# [Action item]
An unchanged copy of all the lines below is expected, and it should contain no pictures.
[Input data Boundary: Start]
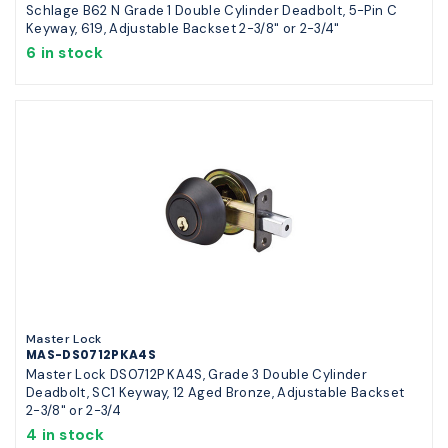
Schlage B62 N Grade 1 Double Cylinder Deadbolt, 5-Pin C
Keyway, 619, Adjustable Backset 2-3/8" or 2-3/4"
6 in stock
Master Lock
MAS-DS0712PKA4S
Master Lock DS0712P KA4S, Grade 3 Double Cylinder
Deadbolt, SC1 Keyway, 12 Aged Bronze, Adjustable Backset
2-3/8" or 2-3/4
4 in stock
[Input data Boundary: End]
# [Written solution]
Schlage B62 N Grade 1 Double Cylinder Deadbolt, 5-Pin C
Keyway, 619, Adjustable Backset 2-3/8" or 2-3/4"
6 in stock
Master Lock
MAS-DS0712PKA4S
Master Lock DS0712P KA4S, Grade 3 Double Cylinder
Deadbolt, SC1 Keyway, 12 Aged Bronze, Adjustable Backset
2-3/8" or 2-3/4
4 in stock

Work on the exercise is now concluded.